Excerpt from the dataset
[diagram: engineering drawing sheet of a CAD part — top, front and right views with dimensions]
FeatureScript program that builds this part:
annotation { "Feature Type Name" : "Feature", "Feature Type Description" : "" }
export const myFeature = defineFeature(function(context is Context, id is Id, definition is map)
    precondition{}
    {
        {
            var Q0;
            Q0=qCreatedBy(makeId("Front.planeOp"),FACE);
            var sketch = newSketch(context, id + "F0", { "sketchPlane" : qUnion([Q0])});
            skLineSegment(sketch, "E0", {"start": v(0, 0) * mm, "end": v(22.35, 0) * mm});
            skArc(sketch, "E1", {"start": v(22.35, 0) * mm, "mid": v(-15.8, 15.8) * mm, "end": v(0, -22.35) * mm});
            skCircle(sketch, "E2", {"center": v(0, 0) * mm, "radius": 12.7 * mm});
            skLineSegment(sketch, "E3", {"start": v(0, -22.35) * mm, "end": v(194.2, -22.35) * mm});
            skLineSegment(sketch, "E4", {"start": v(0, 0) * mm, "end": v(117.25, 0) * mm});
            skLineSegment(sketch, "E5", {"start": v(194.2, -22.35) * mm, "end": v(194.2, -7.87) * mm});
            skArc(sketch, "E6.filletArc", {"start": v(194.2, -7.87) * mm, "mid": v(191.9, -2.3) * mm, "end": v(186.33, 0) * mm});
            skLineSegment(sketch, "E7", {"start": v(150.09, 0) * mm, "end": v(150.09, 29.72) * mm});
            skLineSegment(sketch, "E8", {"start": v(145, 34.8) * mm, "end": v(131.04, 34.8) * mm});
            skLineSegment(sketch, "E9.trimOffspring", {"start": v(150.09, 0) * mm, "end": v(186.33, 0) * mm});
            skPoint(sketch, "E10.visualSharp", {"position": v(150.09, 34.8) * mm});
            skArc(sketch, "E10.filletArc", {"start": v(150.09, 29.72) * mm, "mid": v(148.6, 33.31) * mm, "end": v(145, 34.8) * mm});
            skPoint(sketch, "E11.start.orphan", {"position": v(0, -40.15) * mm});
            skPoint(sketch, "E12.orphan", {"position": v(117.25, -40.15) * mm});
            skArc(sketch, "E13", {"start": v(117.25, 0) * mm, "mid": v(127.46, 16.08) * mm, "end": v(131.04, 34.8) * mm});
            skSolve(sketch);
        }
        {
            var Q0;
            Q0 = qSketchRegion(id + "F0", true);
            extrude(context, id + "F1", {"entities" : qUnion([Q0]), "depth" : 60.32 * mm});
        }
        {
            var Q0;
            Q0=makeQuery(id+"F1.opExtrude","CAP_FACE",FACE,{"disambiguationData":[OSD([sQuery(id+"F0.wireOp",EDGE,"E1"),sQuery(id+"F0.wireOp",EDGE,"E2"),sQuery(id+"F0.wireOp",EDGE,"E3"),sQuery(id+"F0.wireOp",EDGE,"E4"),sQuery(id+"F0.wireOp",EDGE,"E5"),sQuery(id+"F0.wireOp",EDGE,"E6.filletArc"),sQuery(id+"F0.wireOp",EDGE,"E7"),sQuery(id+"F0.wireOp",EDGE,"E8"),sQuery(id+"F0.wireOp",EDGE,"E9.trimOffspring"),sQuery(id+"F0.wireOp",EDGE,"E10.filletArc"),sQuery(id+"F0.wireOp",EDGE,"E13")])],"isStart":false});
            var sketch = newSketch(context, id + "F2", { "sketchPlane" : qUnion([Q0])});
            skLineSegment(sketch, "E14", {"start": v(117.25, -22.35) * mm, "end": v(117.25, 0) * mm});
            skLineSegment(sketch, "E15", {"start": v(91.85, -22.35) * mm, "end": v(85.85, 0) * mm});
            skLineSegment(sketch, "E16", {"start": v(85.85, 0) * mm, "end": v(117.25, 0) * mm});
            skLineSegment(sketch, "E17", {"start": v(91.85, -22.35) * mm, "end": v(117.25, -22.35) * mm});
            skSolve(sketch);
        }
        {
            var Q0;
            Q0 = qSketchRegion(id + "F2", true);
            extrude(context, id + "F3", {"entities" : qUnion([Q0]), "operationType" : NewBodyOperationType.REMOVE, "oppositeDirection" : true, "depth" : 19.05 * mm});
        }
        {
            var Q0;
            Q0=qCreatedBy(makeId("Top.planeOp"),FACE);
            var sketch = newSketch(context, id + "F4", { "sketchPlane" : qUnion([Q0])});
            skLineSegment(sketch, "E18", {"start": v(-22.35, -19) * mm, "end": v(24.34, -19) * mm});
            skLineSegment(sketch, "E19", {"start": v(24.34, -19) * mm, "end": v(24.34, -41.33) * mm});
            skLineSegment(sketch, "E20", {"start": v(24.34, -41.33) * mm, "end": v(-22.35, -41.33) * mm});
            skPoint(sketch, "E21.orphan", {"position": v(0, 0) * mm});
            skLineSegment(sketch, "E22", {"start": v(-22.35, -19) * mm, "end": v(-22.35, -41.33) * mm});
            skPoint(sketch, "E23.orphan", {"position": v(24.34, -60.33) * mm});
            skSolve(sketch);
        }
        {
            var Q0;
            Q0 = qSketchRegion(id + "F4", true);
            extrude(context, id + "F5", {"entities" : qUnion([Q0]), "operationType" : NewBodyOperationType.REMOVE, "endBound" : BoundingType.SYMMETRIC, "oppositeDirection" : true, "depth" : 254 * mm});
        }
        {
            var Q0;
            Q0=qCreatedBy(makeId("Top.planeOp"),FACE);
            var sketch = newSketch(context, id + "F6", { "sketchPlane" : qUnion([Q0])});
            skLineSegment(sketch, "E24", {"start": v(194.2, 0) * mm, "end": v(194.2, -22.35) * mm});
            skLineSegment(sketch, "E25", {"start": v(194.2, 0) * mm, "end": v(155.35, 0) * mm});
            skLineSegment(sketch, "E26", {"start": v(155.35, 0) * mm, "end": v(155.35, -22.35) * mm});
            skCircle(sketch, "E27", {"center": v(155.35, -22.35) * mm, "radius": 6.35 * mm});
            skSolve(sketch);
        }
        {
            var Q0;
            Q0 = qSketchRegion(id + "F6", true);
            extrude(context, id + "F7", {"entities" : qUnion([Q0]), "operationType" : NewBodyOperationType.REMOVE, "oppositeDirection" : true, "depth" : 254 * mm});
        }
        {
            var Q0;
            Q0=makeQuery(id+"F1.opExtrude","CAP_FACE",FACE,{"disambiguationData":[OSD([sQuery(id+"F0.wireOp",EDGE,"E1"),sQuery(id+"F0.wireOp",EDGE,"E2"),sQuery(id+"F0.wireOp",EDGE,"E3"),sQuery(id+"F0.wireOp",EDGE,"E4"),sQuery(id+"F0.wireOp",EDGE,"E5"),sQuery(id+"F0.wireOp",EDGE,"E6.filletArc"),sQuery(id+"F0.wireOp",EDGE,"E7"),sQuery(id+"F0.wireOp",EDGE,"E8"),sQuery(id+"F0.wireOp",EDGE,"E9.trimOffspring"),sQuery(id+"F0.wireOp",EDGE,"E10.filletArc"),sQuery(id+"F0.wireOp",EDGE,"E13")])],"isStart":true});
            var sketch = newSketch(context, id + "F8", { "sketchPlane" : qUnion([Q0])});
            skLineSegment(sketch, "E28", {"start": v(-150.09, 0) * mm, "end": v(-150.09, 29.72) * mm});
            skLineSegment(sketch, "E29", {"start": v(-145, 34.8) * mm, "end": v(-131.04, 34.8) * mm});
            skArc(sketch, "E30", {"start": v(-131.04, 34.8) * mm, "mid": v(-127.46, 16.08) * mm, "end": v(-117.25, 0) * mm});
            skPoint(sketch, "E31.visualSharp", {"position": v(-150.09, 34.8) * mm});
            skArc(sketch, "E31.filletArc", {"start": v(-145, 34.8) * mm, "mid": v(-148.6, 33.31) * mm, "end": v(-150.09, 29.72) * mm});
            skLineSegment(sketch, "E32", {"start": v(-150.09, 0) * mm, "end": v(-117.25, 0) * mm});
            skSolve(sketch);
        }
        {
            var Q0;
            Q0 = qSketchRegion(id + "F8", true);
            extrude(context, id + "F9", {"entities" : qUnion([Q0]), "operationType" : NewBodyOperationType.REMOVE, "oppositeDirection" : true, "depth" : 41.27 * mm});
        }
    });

▶ The problem: Write out, unchanged, every line from the start of the entries up to and including the line containing "v(191.9, -2.3) *".

▶ Complete response:
[diagram: engineering drawing sheet of a CAD part — top, front and right views with dimensions]
FeatureScript program that builds this part:
annotation { "Feature Type Name" : "Feature", "Feature Type Description" : "" }
export const myFeature = defineFeature(function(context is Context, id is Id, definition is map)
    precondition{}
    {
        {
            var Q0;
            Q0=qCreatedBy(makeId("Front.planeOp"),FACE);
            var sketch = newSketch(context, id + "F0", { "sketchPlane" : qUnion([Q0])});
            skLineSegment(sketch, "E0", {"start": v(0, 0) * mm, "end": v(22.35, 0) * mm});
            skArc(sketch, "E1", {"start": v(22.35, 0) * mm, "mid": v(-15.8, 15.8) * mm, "end": v(0, -22.35) * mm});
            skCircle(sketch, "E2", {"center": v(0, 0) * mm, "radius": 12.7 * mm});
            skLineSegment(sketch, "E3", {"start": v(0, -22.35) * mm, "end": v(194.2, -22.35) * mm});
            skLineSegment(sketch, "E4", {"start": v(0, 0) * mm, "end": v(117.25, 0) * mm});
            skLineSegment(sketch, "E5", {"start": v(194.2, -22.35) * mm, "end": v(194.2, -7.87) * mm});
            skArc(sketch, "E6.filletArc", {"start": v(194.2, -7.87) * mm, "mid": v(191.9, -2.3) * mm, "end": v(186.33, 0) * mm});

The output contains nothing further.